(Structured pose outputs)
= = = = =

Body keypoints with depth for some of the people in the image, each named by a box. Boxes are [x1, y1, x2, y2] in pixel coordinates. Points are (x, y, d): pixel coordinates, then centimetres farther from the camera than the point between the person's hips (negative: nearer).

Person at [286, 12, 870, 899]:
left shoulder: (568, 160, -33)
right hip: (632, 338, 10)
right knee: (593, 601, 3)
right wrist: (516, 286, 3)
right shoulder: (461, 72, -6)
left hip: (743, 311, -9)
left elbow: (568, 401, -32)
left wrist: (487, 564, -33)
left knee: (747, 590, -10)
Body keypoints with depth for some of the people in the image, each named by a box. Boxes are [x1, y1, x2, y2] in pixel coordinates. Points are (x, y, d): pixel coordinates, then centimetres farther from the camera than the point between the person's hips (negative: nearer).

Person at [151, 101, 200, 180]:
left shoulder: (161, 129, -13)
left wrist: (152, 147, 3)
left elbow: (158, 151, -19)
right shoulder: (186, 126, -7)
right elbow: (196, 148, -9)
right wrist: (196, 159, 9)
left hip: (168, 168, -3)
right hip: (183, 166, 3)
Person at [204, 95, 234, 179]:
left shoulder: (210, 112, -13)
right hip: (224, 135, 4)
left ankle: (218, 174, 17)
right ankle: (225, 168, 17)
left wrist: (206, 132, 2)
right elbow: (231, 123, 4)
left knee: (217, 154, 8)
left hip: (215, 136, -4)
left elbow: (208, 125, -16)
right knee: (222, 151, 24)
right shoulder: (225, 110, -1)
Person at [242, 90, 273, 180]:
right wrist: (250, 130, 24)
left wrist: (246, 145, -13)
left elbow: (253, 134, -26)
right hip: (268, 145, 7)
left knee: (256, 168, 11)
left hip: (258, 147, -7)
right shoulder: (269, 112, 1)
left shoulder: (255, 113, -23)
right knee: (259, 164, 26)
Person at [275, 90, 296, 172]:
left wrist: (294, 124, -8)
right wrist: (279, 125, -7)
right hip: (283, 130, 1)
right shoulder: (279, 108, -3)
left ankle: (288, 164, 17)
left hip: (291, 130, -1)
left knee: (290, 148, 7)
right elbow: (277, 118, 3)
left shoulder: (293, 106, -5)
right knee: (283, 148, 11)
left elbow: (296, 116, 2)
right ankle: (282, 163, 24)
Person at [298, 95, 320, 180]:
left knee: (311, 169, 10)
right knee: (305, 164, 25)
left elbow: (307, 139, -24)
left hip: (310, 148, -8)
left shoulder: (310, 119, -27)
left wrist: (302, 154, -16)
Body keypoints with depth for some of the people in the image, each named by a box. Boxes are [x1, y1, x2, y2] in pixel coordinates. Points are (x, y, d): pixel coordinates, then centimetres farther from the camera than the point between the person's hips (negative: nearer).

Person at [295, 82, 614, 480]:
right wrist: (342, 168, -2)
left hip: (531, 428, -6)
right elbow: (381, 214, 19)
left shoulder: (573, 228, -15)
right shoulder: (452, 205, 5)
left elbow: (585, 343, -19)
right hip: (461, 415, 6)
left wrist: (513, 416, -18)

= = = = =

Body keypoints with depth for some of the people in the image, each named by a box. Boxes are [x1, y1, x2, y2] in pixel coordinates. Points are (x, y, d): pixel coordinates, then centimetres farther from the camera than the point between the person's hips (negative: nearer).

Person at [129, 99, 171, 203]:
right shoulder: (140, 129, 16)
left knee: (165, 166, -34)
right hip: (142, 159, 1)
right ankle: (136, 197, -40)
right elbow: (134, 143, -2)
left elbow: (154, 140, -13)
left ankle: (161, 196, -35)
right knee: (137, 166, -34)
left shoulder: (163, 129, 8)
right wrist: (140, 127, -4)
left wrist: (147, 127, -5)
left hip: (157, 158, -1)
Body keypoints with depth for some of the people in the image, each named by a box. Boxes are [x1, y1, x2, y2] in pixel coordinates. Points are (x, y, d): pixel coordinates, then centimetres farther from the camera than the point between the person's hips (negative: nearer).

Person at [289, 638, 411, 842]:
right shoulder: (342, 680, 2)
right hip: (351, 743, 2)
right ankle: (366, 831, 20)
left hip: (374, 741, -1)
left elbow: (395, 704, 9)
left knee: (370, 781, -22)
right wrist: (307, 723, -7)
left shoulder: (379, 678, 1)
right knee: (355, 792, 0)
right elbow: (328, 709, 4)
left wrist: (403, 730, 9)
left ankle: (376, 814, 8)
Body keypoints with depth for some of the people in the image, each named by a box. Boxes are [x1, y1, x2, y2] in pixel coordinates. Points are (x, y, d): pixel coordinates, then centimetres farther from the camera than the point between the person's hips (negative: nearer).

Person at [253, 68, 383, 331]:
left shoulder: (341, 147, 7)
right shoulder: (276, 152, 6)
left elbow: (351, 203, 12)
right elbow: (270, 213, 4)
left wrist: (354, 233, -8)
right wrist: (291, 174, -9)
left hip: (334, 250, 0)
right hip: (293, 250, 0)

= = = = =

• _Task_
Reproduce the rows from the line with "right elbow: (328, 709, 4)" up to and including the line with "left shoulder: (341, 147, 7)", substituting "centimeters" for "centimetres" and keeping everything else identical.

• _Exercise result_
right elbow: (328, 709, 4)
left wrist: (403, 730, 9)
left ankle: (376, 814, 8)
Body keypoints with depth for some of the people in the image, each named by a box. Boxes are [x1, y1, x2, y2] in pixel coordinates. Points are (x, y, d): pixel coordinates, then centimeters farther from the camera than the point between the person's hips (negative: nearer).

Person at [253, 68, 383, 331]:
left shoulder: (341, 147, 7)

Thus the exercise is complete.